[Lustre-discuss] Off-topic: largest existing Lustre file system?

Thu Jan 31 13:11:43 PST 2008

Marty Barnaby wrote:
> I concur that at 160, my processor count was low. At the time, I had 
> access to as many as 1000 on our big Cray XT3, Redstorm, but now it is 
> not available to me at all. Through my trials, I found that, for 
> appending to a single, shared file, matching the lfs maximum stripe 
> count of 160, with the equivalent job size was the only combination 
> that got me this up to this rate. My interest in this case ends here, 
> because real usage involves processor counts in the thousands.
>
> I'm not certain about the distinctions of collective I/O and shared 
> files. It seems the latter is to be determined by the application 
> authors and their users. With, for instance, a mesh-type application, 
> there might be trade-offs; but having, at least, all the data for one 
> computed field or dynamic, for one time step that is saved to the 
> output (we usually calls these dumps), stored in the same file is 
> regularly more advantageous for the entire work cycle. Actually, 
> having all the output data in a single file seems like the most 
> desirable approach.
>
> Though MPI-IO independent writing operations can be on the lowest 
> level, mustn't there still be some global coordination to determine 
> where each processors chunk of a communicators complete vector of 
> values is written, respectively, in a shared file? Further, what we 
> now call two-phase aggregation, as a means of turning many, tiny 
> block-size writes into a small number of large ones to leverage the 
> greater efficiency of the FS to respond to this type of activity, has 
> potential benefits. However, I've seen the considerable ROMIO 
> provisions for this technique used incorrectly, delivering a decrease 
> in performance.
The collective I/O should reorganize the data among the I/O nodes to 
some kind of pattern the bottom file system prefer, IMHO.
As for lustre, sometimes it is sensitive to the I/O size(or alignment). 
especially for redstorm, since no client cache, and client
just throw the I/O req to server as soon as it gets from the 
application. So collective I/O is the only layer I/O req might be
optimized in the client, except the application. But current two-phase 
aggregagation does not consider too much about the
specification information from the file system.  for example it splits 
data evenly to all the I/O clients, instead of considering
stripe-size(alignment) and which OST the data goes to (sometimes, even 
client I/O load != even OST I/O load); improper use of
read-modify-write in data_sieving somtimes; no collection for 
non-interleave data.

## SET TASK 1
Reproduce everything in the Lustre mailing-list post from "As for lustre, sometimes" down to "non-interleave data.".
## SET TASK 2
Carry on the Lustre mailing-list post from the point where it stops.

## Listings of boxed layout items
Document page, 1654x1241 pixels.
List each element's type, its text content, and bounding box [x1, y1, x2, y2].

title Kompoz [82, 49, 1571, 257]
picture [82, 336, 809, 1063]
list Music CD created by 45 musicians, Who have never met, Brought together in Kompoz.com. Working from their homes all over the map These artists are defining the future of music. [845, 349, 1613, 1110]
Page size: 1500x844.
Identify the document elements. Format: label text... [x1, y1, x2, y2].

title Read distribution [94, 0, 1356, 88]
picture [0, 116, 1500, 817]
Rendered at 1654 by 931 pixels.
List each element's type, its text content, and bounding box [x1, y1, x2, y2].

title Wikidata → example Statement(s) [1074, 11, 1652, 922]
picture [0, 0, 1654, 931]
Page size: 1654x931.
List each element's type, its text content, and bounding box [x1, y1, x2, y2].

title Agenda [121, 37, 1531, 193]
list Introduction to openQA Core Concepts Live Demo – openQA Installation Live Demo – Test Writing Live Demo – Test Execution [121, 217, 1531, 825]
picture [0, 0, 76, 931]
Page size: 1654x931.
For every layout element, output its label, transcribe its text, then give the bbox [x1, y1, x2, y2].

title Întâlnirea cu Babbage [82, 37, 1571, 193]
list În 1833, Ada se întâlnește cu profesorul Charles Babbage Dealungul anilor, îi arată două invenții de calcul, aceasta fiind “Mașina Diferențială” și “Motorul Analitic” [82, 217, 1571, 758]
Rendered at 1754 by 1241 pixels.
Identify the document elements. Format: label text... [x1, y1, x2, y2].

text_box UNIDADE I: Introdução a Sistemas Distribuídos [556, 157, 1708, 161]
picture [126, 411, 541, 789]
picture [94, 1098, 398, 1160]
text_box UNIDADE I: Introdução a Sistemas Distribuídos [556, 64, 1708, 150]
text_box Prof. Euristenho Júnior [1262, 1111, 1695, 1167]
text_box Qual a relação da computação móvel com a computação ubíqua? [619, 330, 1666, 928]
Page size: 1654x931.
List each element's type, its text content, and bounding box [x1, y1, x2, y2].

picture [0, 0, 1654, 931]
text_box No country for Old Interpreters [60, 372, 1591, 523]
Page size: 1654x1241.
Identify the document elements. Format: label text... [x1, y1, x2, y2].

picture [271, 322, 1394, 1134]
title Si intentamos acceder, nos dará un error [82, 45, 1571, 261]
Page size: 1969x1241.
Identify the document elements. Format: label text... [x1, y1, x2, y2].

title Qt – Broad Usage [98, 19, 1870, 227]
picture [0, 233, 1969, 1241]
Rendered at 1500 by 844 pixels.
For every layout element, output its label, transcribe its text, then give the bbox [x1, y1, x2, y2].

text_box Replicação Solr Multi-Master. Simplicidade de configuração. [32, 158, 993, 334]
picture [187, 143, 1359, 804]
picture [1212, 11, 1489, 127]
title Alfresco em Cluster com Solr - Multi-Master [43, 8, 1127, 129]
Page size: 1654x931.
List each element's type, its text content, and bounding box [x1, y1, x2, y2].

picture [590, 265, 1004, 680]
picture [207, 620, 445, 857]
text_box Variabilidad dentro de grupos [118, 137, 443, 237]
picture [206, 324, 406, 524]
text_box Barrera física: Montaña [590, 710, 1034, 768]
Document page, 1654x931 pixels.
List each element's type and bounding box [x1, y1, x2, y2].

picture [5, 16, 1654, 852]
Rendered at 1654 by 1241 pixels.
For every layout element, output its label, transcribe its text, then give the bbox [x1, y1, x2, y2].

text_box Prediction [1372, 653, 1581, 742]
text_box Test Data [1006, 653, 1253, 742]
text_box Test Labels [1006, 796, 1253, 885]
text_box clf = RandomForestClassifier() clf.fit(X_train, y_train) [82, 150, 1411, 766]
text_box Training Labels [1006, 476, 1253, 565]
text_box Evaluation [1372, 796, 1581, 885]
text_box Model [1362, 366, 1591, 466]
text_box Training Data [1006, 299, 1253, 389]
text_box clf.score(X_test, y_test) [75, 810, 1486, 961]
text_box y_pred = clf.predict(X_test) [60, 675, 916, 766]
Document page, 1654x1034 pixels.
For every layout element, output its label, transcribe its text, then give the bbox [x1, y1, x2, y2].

## OUTPUT 1
As for lustre, sometimes it is sensitive to the I/O size(or alignment). 
especially for redstorm, since no client cache, and client
just throw the I/O req to server as soon as it gets from the 
application. So collective I/O is the only layer I/O req might be
optimized in the client, except the application. But current two-phase 
aggregagation does not consider too much about the
specification information from the file system.  for example it splits 
data evenly to all the I/O clients, instead of considering
stripe-size(alignment) and which OST the data goes to (sometimes, even 
client I/O load != even OST I/O load); improper use of
read-modify-write in data_sieving somtimes; no collection for 
non-interleave data.

## OUTPUT 2
Our current experience is that be careful of using collective_io and 
data_sieving, except we are very clear about
how adio driver will reorganize your data. For example, for HDF5 lib, 
mpiposix(no collective and data_sieve) layer is favorable.
But I do agree with Shane,  the collective I/O with HDF5, pNetCDF should 
be the way moving forward.

WangDi
>
> Marty Barnaby
>
>
> Weikuan Yu wrote:
>> I would throw in some of my experience for discussion as Shane mentioned 
>> my name here :)
>>
>> (1) First, I am not under the impression that the collective I/O is 
>> designed to reveal the peak performance of a particular system. Well, 
>> there are publications claiming that colective I/O might be a preferred 
>> case for some particular architecture, e.g., for BG/P (HPCA06)... But I 
>> am not fully positive or clear on the context of the claim.
>>
>> (2) With the intended disjoint access as Marty mentioned, using 
>> collective I/O would only add a phase of coordination before each 
>> process streams its data to the file system.
>>
>> (3) The testing as Marty described below seem small, both in terms of 
>> process counts and the amount of data. Aside from whether this is good 
>> for revealing the system's best performance, I can confirm that there 
>> are applications at ORNL that has much larger process counts and bigger 
>> data volume from each processes.
>>
>>  > In tests on redstorm from last year, I appended to a single, open file
>>  > at a
>>  > rate of 26 GB/s. I had to use exceptional parameters to achieve this
>>  > however: the file had an LFS stripe-count of 160, and I sent a 20 MB
>>  > buffer,
>>  > respectively, from each of a 160, total processor job, for an aggregate
>>  > of
>>  > 3.2 GB per write_all operation. I consider this configuration out of the
>>  > range of any normal usage.
>>
>> IIRC, something regarding collective I/O has been discussed earlier, 
>> also with Marty (?).
>>
>> In the upcoming IPDPS08 conference, ORNL has two papers on I/O 
>> performance of Jaguar. So you may find the numbers interesting. The 
>> final version of the papers should be available from me or Mark Fahey 
>> (the author of another paper).
>>
>> --Weikuan
>>
>>
>> Canon, Richard Shane wrote:
>>   
>>> Marty,
>>>
>>> Our benchmark measurements were made using IOR doing POSIX IO to a
>>> single shared file (I believe).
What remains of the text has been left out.